One of the most frequently observed visual signs is the “heart-shaped” or notched appearance of the tongue tip when the infant cries or attempts to lift their tongue. The frenulum pulls the center of the tongue down, creating an indentation or a “W” shape at the tip. In some cases, the tissue may be attached further back under the tongue, known as a posterior tie, which can limit the upward and forward motion of the tongue.
Identifying a Lip Tie Visually
A lip tie is a restriction of the labial frenulum, the tissue that connects the center of the upper lip to the gum line, often located just above the two front teeth. When this frenulum is too tight or thick, it prevents the upper lip from flanging outward or lifting freely, which is necessary for creating a seal during feeding. Parents can gently lift the baby’s upper lip to examine the frenulum, which may appear white, thick, or tight.
A restricted frenulum may attach high up on the gum tissue or even extend onto the palate, restricting the lip’s movement. Lip ties are sometimes classified based on the attachment location, ranging from a mucosal attachment to an attachment that reaches the gum line. Visual confirmation involves observing the limited mobility of the upper lip when the baby attempts to open wide or cry.
Observable Feeding and Functional Symptoms
While the visual appearance of the frenulum is a structural observation, the functional symptoms often lead parents to suspect a problem. A baby with a tie may struggle to achieve or maintain a deep latch, resulting in a shallow latch that causes the nipple to slip back to the front of the mouth. This can lead to a clicking or popping sound during feeding when the baby loses the suction seal due to limited tongue or lip mobility.
The infant may exhibit frustration at the breast or bottle, have excessively long or frequent feeding sessions, and may not gain weight efficiently because of ineffective milk transfer. Because the baby is unable to create a proper seal, they may swallow excessive air, leading to symptoms like gassiness, hiccups, or reflux. These challenges can cause them to fall asleep quickly during a feed without getting enough milk.

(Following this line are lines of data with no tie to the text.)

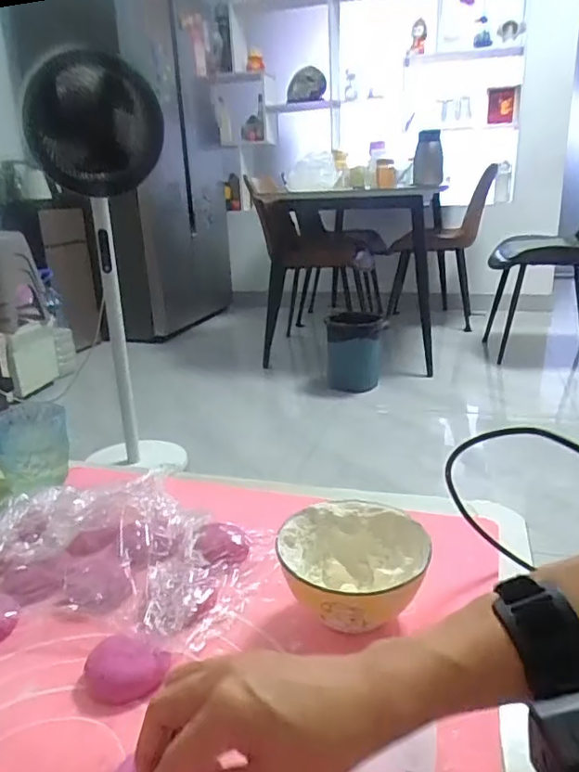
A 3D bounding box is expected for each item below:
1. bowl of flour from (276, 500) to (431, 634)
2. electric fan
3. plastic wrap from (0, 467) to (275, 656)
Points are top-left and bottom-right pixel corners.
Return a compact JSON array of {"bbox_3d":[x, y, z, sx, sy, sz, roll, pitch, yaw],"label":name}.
[{"bbox_3d":[0.046,0.146,0.440,0.108,0.068,0.109,-2,19,1],"label":"bowl of flour"},{"bbox_3d":[-0.455,-0.254,1.470,0.294,0.995,0.264,-9,20,-21],"label":"electric fan"},{"bbox_3d":[-0.153,0.138,0.527,0.255,0.041,0.197,4,17,14],"label":"plastic wrap"}]

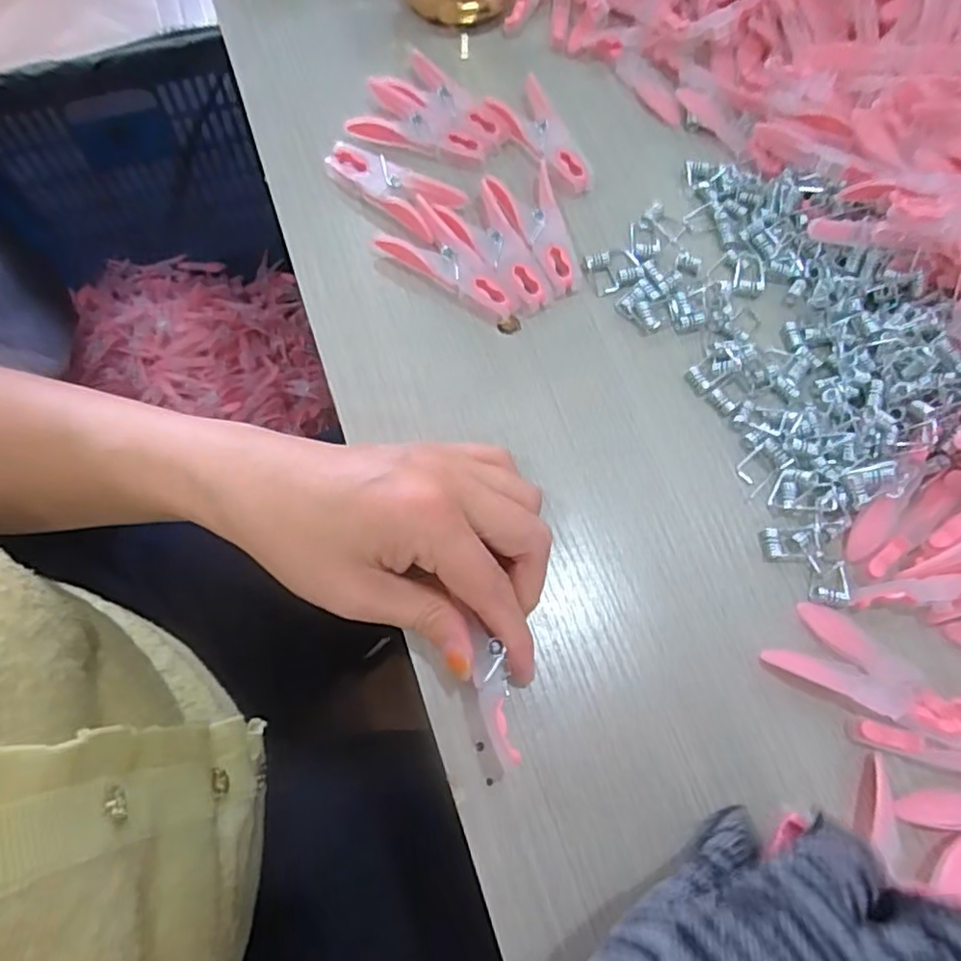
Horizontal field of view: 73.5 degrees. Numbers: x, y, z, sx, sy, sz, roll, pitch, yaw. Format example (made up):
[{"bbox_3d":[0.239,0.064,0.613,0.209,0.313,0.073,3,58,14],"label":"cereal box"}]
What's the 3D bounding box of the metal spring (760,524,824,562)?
[{"bbox_3d":[0.140,0.028,0.288,0.026,0.004,0.015,-5,71,0],"label":"metal spring"}]

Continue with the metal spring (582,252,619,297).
[{"bbox_3d":[0.063,-0.109,0.339,0.014,0.006,0.024,-15,72,-4],"label":"metal spring"}]

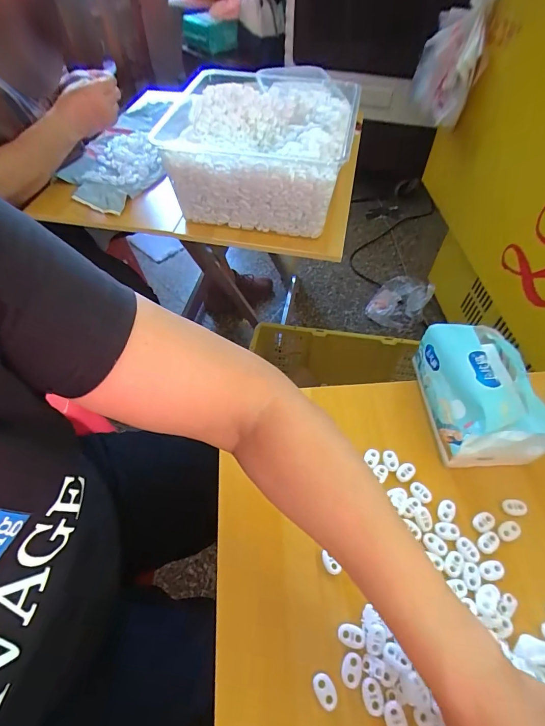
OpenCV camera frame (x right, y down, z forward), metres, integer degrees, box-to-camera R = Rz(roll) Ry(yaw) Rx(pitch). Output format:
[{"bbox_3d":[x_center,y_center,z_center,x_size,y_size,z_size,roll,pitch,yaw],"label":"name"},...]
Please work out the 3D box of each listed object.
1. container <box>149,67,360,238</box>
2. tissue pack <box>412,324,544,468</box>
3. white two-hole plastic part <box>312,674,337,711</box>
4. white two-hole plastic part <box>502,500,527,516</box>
[{"bbox_3d":[-0.003,-0.411,0.689,0.281,0.138,0.385,10,56,8],"label":"container"},{"bbox_3d":[0.228,0.028,0.393,0.102,0.073,0.145,-2,55,0],"label":"tissue pack"},{"bbox_3d":[0.041,0.256,0.282,0.015,0.004,0.023,-32,60,-20],"label":"white two-hole plastic part"},{"bbox_3d":[0.241,0.144,0.362,0.020,0.009,0.014,5,55,5],"label":"white two-hole plastic part"}]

The restricted oral function also affects the breastfeeding parent, who may experience pain or discomfort during nursing. Symptoms can include cracked, bruised, or damaged nipples, often appearing flattened, ridged, or lipstick-shaped after a feed. When the baby cannot effectively drain the breast, the parent can develop complications such as blocked ducts, engorgement, or recurrent mastitis, which can affect milk supply over time.
Next Steps for Assessment
Observing visual or functional signs of a tie only provides an indication that a restriction may be present. Accurate diagnosis requires a comprehensive functional assessment by a qualified professional. Parents should consult with their pediatrician, a board-certified lactation consultant (IBCLC), or a pediatric dentist with specialized training in oral ties.
These professionals will evaluate the appearance and, more importantly, the movement and function of the tongue and lip in relation to feeding. A thorough assessment ensures that the feeding difficulties are not caused by other factors and determines the degree to which the frenulum is restricting mobility. Consulting with experts provides guidance on the next steps.